Give the entries again exactly; drop the pictures.

Information given: Begin

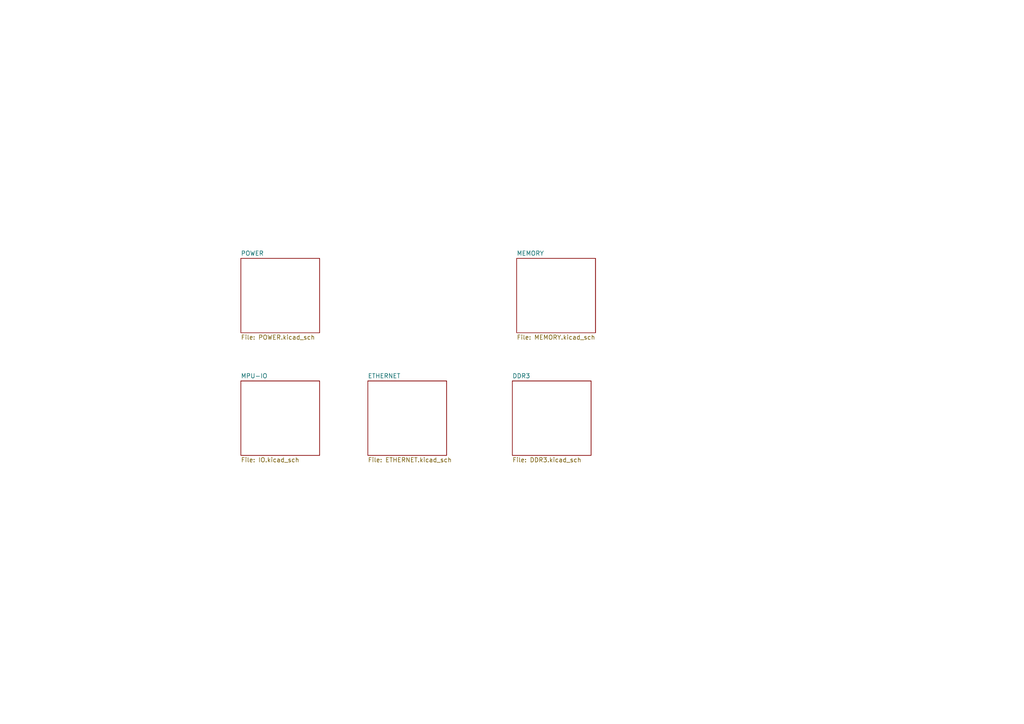
<source format=kicad_sch>
(kicad_sch
	(version 20250114)
	(generator "eeschema")
	(generator_version "9.0")
	(uuid "0e14d4aa-2dd0-4b28-ae35-43afd1798b30")
	(paper "A4")
	(title_block
		(title "ThingsCore-1")
		(date "2025-07-17")
		(rev "1")
	)
	(lib_symbols)
	(sheet
		(at 148.59 110.49)
		(size 22.86 21.59)
		(exclude_from_sim no)
		(in_bom yes)
		(on_board yes)
		(dnp no)
		(fields_autoplaced yes)
		(stroke
			(width 0.1524)
			(type solid)
		)
		(fill
			(color 0 0 0 0.0000)
		)
		(uuid "267ac8b4-2fbe-40eb-923c-c5006fb00720")
		(property "Sheetname" "DDR3"
			(at 148.59 109.7784 0)
			(effects
				(font
					(size 1.27 1.27)
				)
				(justify left bottom)
			)
		)
		(property "Sheetfile" "DDR3.kicad_sch"
			(at 148.59 132.6646 0)
			(effects
				(font
					(size 1.27 1.27)
				)
				(justify left top)
			)
		)
		(instances
			(project "ThingsCore-1"
				(path "/0e14d4aa-2dd0-4b28-ae35-43afd1798b30"
					(page "3")
				)
			)
		)
	)
	(sheet
		(at 106.68 110.49)
		(size 22.86 21.59)
		(exclude_from_sim no)
		(in_bom yes)
		(on_board yes)
		(dnp no)
		(fields_autoplaced yes)
		(stroke
			(width 0.1524)
			(type solid)
		)
		(fill
			(color 0 0 0 0.0000)
		)
		(uuid "992f1809-ba75-41aa-9652-2a2392b25d6d")
		(property "Sheetname" "ETHERNET"
			(at 106.68 109.7784 0)
			(effects
				(font
					(size 1.27 1.27)
				)
				(justify left bottom)
			)
		)
		(property "Sheetfile" "ETHERNET.kicad_sch"
			(at 106.68 132.6646 0)
			(effects
				(font
					(size 1.27 1.27)
				)
				(justify left top)
			)
		)
		(instances
			(project "ThingsCore-1"
				(path "/0e14d4aa-2dd0-4b28-ae35-43afd1798b30"
					(page "5")
				)
			)
		)
	)
	(sheet
		(at 69.85 74.93)
		(size 22.86 21.59)
		(exclude_from_sim no)
		(in_bom yes)
		(on_board yes)
		(dnp no)
		(fields_autoplaced yes)
		(stroke
			(width 0.1524)
			(type solid)
		)
		(fill
			(color 0 0 0 0.0000)
		)
		(uuid "9e1ac92c-1110-47b2-92db-1d7d73994e33")
		(property "Sheetname" "POWER"
			(at 69.85 74.2184 0)
			(effects
				(font
					(size 1.27 1.27)
				)
				(justify left bottom)
			)
		)
		(property "Sheetfile" "POWER.kicad_sch"
			(at 69.85 97.1046 0)
			(effects
				(font
					(size 1.27 1.27)
				)
				(justify left top)
			)
		)
		(instances
			(project "ThingsCore-1"
				(path "/0e14d4aa-2dd0-4b28-ae35-43afd1798b30"
					(page "2")
				)
			)
		)
	)
	(sheet
		(at 69.85 110.49)
		(size 22.86 21.59)
		(exclude_from_sim no)
		(in_bom yes)
		(on_board yes)
		(dnp no)
		(fields_autoplaced yes)
		(stroke
			(width 0.1524)
			(type solid)
		)
		(fill
			(color 0 0 0 0.0000)
		)
		(uuid "a1d67319-dddf-4864-9176-ade099aa73c3")
		(property "Sheetname" "MPU-IO"
			(at 69.85 109.7784 0)
			(effects
				(font
					(size 1.27 1.27)
				)
				(justify left bottom)
			)
		)
		(property "Sheetfile" "IO.kicad_sch"
			(at 69.85 132.6646 0)
			(effects
				(font
					(size 1.27 1.27)
				)
				(justify left top)
			)
		)
		(instances
			(project "ThingsCore-1"
				(path "/0e14d4aa-2dd0-4b28-ae35-43afd1798b30"
					(page "6")
				)
			)
		)
	)
	(sheet
		(at 149.86 74.93)
		(size 22.86 21.59)
		(exclude_from_sim no)
		(in_bom yes)
		(on_board yes)
		(dnp no)
		(fields_autoplaced yes)
		(stroke
			(width 0.1524)
			(type solid)
		)
		(fill
			(color 0 0 0 0.0000)
		)
		(uuid "d807da36-b407-4754-85a6-ddc433365c5d")
		(property "Sheetname" "MEMORY"
			(at 149.86 74.2184 0)
			(effects
				(font
					(size 1.27 1.27)
				)
				(justify left bottom)
			)
		)
		(property "Sheetfile" "MEMORY.kicad_sch"
			(at 149.86 97.1046 0)
			(effects
				(font
					(size 1.27 1.27)
				)
				(justify left top)
			)
		)
		(instances
			(project "ThingsCore-1"
				(path "/0e14d4aa-2dd0-4b28-ae35-43afd1798b30"
					(page "4")
				)
			)
		)
	)
	(sheet_instances
		(path "/"
			(page "1")
		)
	)
	(embedded_fonts no)
)

</source>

Information given: End

** Problem solution **
<source format=kicad_sch>
(kicad_sch
	(version 20250114)
	(generator "eeschema")
	(generator_version "9.0")
	(uuid "0e14d4aa-2dd0-4b28-ae35-43afd1798b30")
	(paper "A4")
	(title_block
		(title "ThingsCore-1")
		(date "2025-07-17")
		(rev "1")
	)
	(lib_symbols)
	(sheet
		(at 148.59 110.49)
		(size 22.86 21.59)
		(exclude_from_sim no)
		(in_bom yes)
		(on_board yes)
		(dnp no)
		(fields_autoplaced yes)
		(stroke
			(width 0.1524)
			(type solid)
		)
		(fill
			(color 0 0 0 0.0000)
		)
		(uuid "267ac8b4-2fbe-40eb-923c-c5006fb00720")
		(property "Sheetname" "DDR3"
			(at 148.59 109.7784 0)
			(effects
				(font
					(size 1.27 1.27)
				)
				(justify left bottom)
			)
		)
		(property "Sheetfile" "DDR3.kicad_sch"
			(at 148.59 132.6646 0)
			(effects
				(font
					(size 1.27 1.27)
				)
				(justify left top)
			)
		)
		(instances
			(project "ThingsCore-1"
				(path "/0e14d4aa-2dd0-4b28-ae35-43afd1798b30"
					(page "3")
				)
			)
		)
	)
	(sheet
		(at 106.68 110.49)
		(size 22.86 21.59)
		(exclude_from_sim no)
		(in_bom yes)
		(on_board yes)
		(dnp no)
		(fields_autoplaced yes)
		(stroke
			(width 0.1524)
			(type solid)
		)
		(fill
			(color 0 0 0 0.0000)
		)
		(uuid "992f1809-ba75-41aa-9652-2a2392b25d6d")
		(property "Sheetname" "ETHERNET"
			(at 106.68 109.7784 0)
			(effects
				(font
					(size 1.27 1.27)
				)
				(justify left bottom)
			)
		)
		(property "Sheetfile" "ETHERNET.kicad_sch"
			(at 106.68 132.6646 0)
			(effects
				(font
					(size 1.27 1.27)
				)
				(justify left top)
			)
		)
		(instances
			(project "ThingsCore-1"
				(path "/0e14d4aa-2dd0-4b28-ae35-43afd1798b30"
					(page "5")
				)
			)
		)
	)
	(sheet
		(at 69.85 74.93)
		(size 22.86 21.59)
		(exclude_from_sim no)
		(in_bom yes)
		(on_board yes)
		(dnp no)
		(fields_autoplaced yes)
		(stroke
			(width 0.1524)
			(type solid)
		)
		(fill
			(color 0 0 0 0.0000)
		)
		(uuid "9e1ac92c-1110-47b2-92db-1d7d73994e33")
		(property "Sheetname" "POWER"
			(at 69.85 74.2184 0)
			(effects
				(font
					(size 1.27 1.27)
				)
				(justify left bottom)
			)
		)
		(property "Sheetfile" "POWER.kicad_sch"
			(at 69.85 97.1046 0)
			(effects
				(font
					(size 1.27 1.27)
				)
				(justify left top)
			)
		)
		(instances
			(project "ThingsCore-1"
				(path "/0e14d4aa-2dd0-4b28-ae35-43afd1798b30"
					(page "2")
				)
			)
		)
	)
	(sheet
		(at 69.85 110.49)
		(size 22.86 21.59)
		(exclude_from_sim no)
		(in_bom yes)
		(on_board yes)
		(dnp no)
		(fields_autoplaced yes)
		(stroke
			(width 0.1524)
			(type solid)
		)
		(fill
			(color 0 0 0 0.0000)
		)
		(uuid "a1d67319-dddf-4864-9176-ade099aa73c3")
		(property "Sheetname" "MPU-IO"
			(at 69.85 109.7784 0)
			(effects
				(font
					(size 1.27 1.27)
				)
				(justify left bottom)
			)
		)
		(property "Sheetfile" "IO.kicad_sch"
			(at 69.85 132.6646 0)
			(effects
				(font
					(size 1.27 1.27)
				)
				(justify left top)
			)
		)
		(instances
			(project "ThingsCore-1"
				(path "/0e14d4aa-2dd0-4b28-ae35-43afd1798b30"
					(page "6")
				)
			)
		)
	)
	(sheet
		(at 149.86 74.93)
		(size 22.86 21.59)
		(exclude_from_sim no)
		(in_bom yes)
		(on_board yes)
		(dnp no)
		(fields_autoplaced yes)
		(stroke
			(width 0.1524)
			(type solid)
		)
		(fill
			(color 0 0 0 0.0000)
		)
		(uuid "d807da36-b407-4754-85a6-ddc433365c5d")
		(property "Sheetname" "MEMORY"
			(at 149.86 74.2184 0)
			(effects
				(font
					(size 1.27 1.27)
				)
				(justify left bottom)
			)
		)
		(property "Sheetfile" "MEMORY.kicad_sch"
			(at 149.86 97.1046 0)
			(effects
				(font
					(size 1.27 1.27)
				)
				(justify left top)
			)
		)
		(instances
			(project "ThingsCore-1"
				(path "/0e14d4aa-2dd0-4b28-ae35-43afd1798b30"
					(page "4")
				)
			)
		)
	)
	(sheet_instances
		(path "/"
			(page "1")
		)
	)
	(embedded_fonts no)
)

</source>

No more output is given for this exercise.